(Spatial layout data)
_ _ _

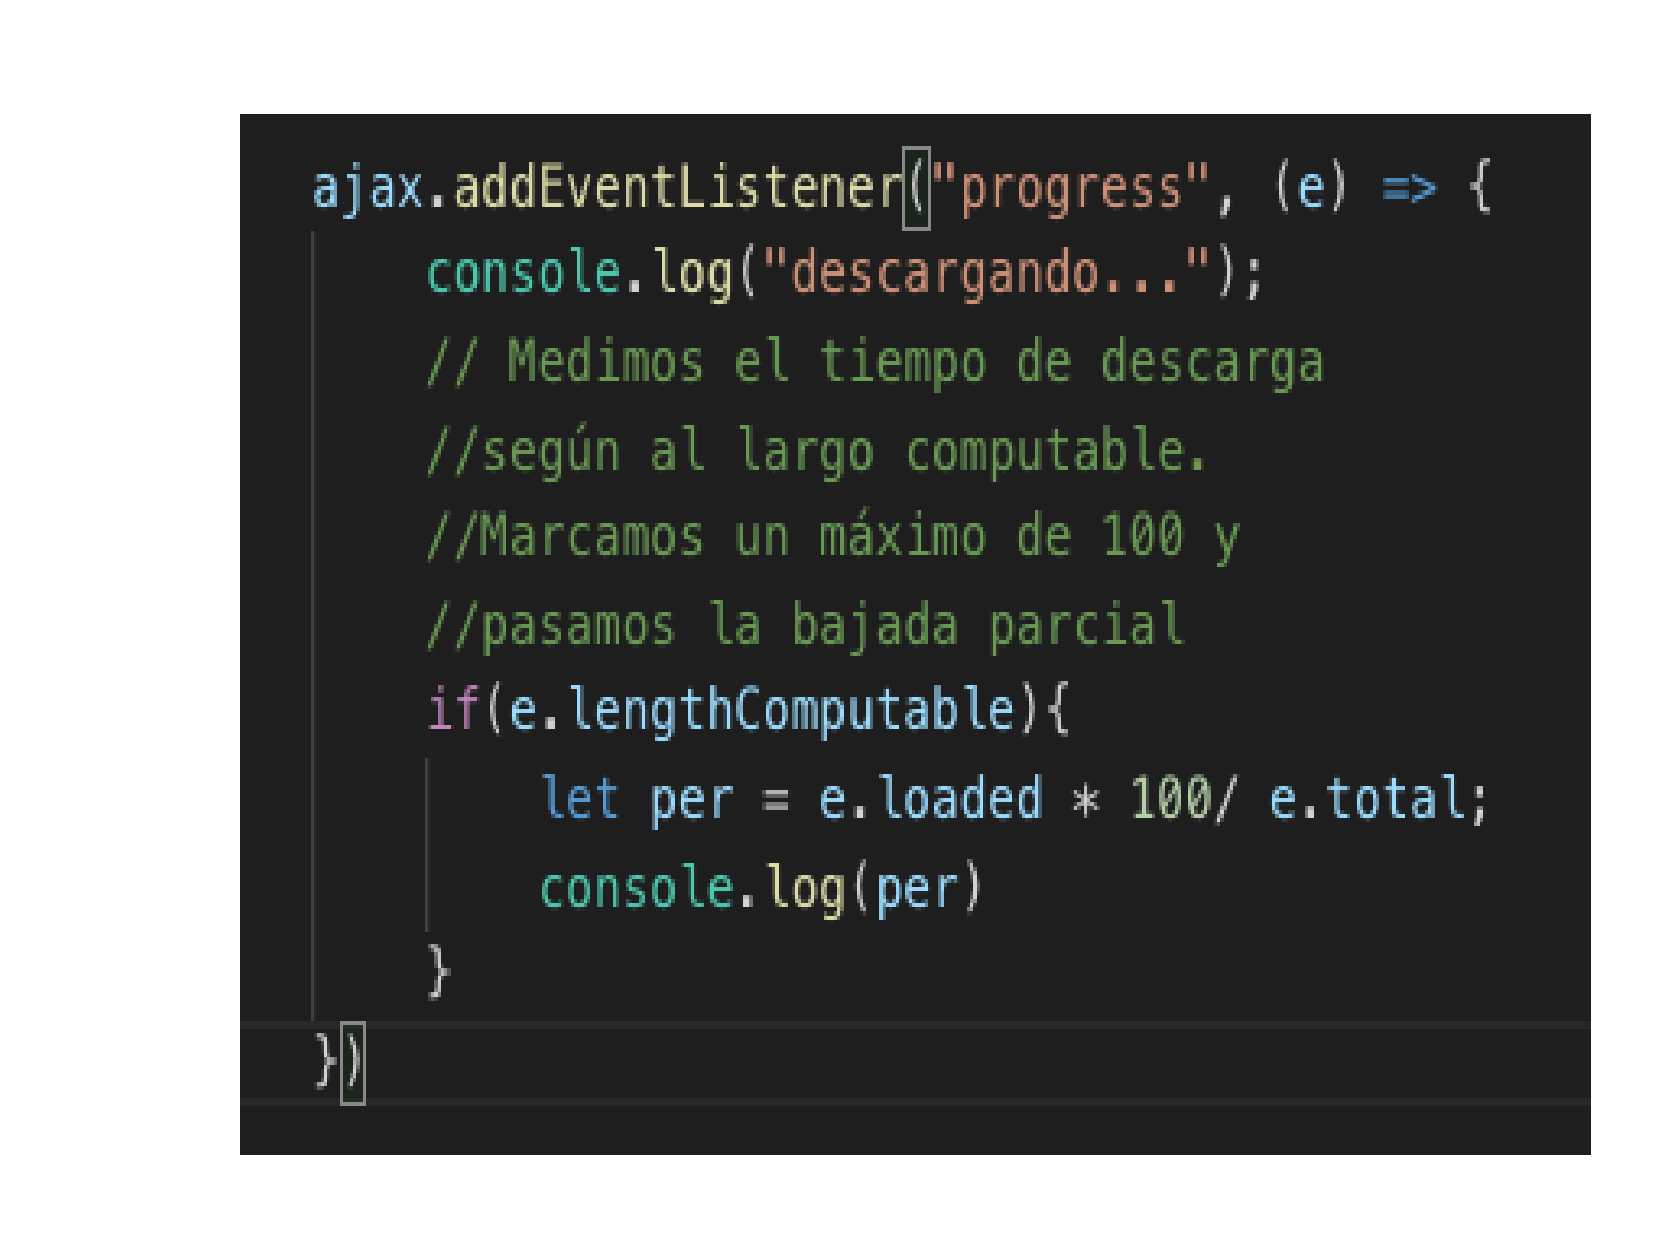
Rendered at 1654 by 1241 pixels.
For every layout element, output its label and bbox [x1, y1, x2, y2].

picture [240, 114, 1591, 1156]
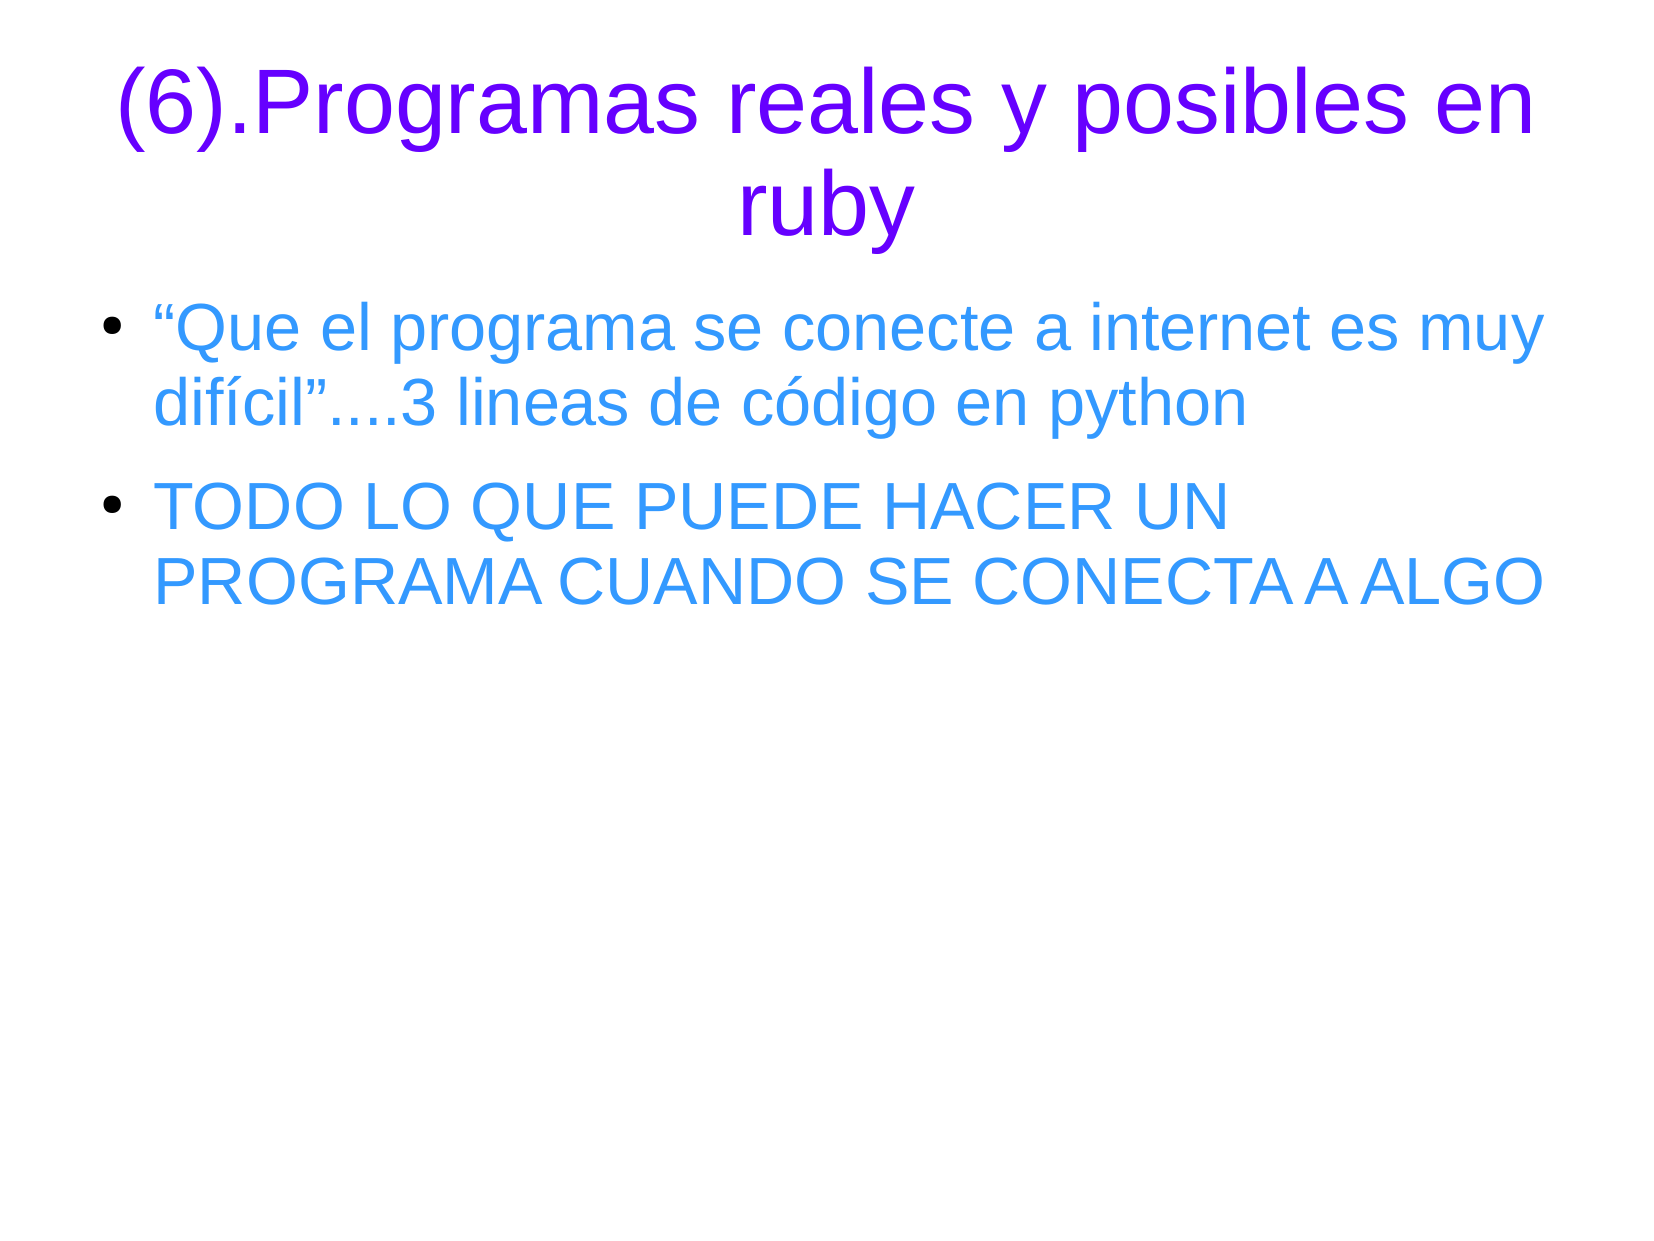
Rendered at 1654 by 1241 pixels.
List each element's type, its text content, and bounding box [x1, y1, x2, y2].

_ _ _

* Exercise objective *
Tally the lines in the items above that contain the string "element", with case counting, and give only the number.

* Exercise output *
2